【肉體鍊魂】第316回 水之惡-智-(137)政治哲學的智慧(91)天才世紀的哲學思想與歷史背景(結)
(續上回)
而對於前述解放的「原魔(原始生命力)」之處理,十七世紀的思想家是以私有化與法律化對其馴化與釋放。
一開始,霍布斯用國家這隻大原魔(利維坦)震攝所有個人的小原魔。
後來,洛克允許個人在市場和私領域釋放原魔(追求財富),但在公共政治中則用法律限制它。
洛克明白,人的慾望(原魔)是無法消滅的,與其像中世紀那樣用道德壓抑它,不如將其轉化為生產力。
在古代,一個有才華、有野心的人想證明自己,通常會去爭奪王位或發動戰爭(這會造成毀滅)。
洛克的智慧是:給你一套私有財產權,讓你去經商、發明、擴張版圖。你同樣能獲得權力感,但你創造的是稅收和就業,而非屍體。
透過私有財產權的確立,人類生命力的展現與對權力的狂熱被引導向對財富的追求,此即現代自由市場的心理基礎。
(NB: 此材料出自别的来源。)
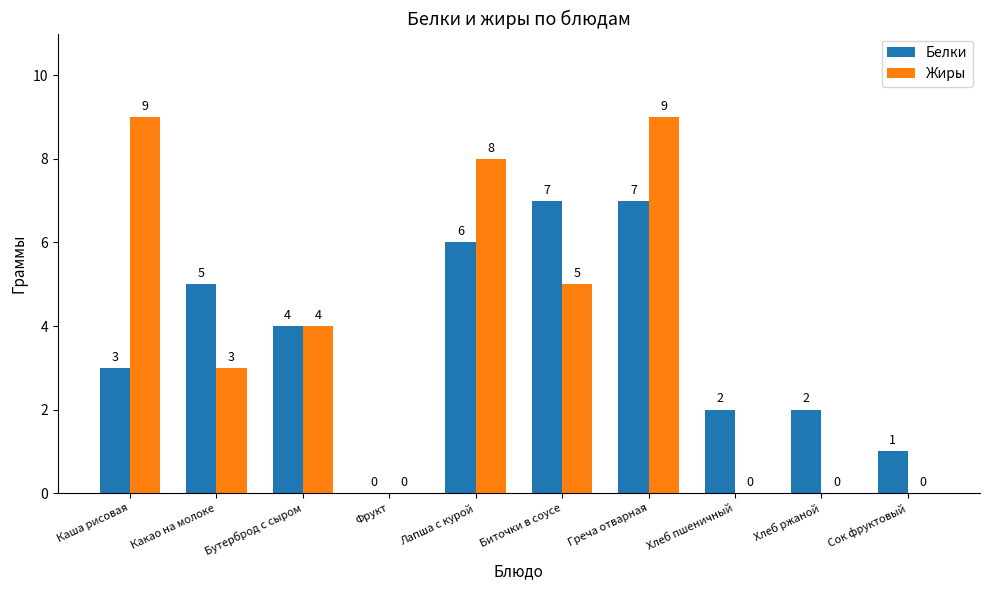

Is the value of Белки at Какао на молоке greater than the value of Жиры at Хлеб ржаной?

Yes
至此,法律不再是為了「消滅貪婪」,而是為了給貪婪套上韁繩。
只要你不偷、不搶、不詐騙,你可以盡情發揮你的原魔,展現你的生命價值。
這讓人類的貪婪變成了一種「受控的核融合」,源源不絕地提供文明發展所需的生命能量。
以前述來看,十七世紀的智慧,確實解決了當時的生存兩難:如何在上帝缺席的情況下建立秩序?
他們交出的答案是:用人類的理性,簽訂一份保命的契約。
不過,以當今的眼光來審視,我們雖然繼承了十七世紀的「機器國家」(霍布斯),但忘記了恐懼是它的燃料。
我們繼承了十七世紀的「權利清單」(洛克),卻也忘記了契約需要理性的承擔。
於是,當代的問題,很大的部份便是這台十七世紀設計的「精密機器」,在面對二十一世紀的複雜性(AI、全球化、氣候)時,以及二十世紀兩次世界大戰後被證明「不理性」的人類心靈,似乎已經顯得過於機械與僵化,且缺乏靈魂(意義)。
我們正拖著一套為了解決「三十年戰爭」與「宗教衝突」而設計的舊作業系統,試圖運行二十一世紀的超複雜應用程式。
霍布斯的《利維坦》建立在對「橫死」的極度恐懼之上,這份恐懼推動人們讓渡權力。然而,當代的威脅(如氣候變遷、AI 取代、演算法極化)是緩慢、隱形且結構化的。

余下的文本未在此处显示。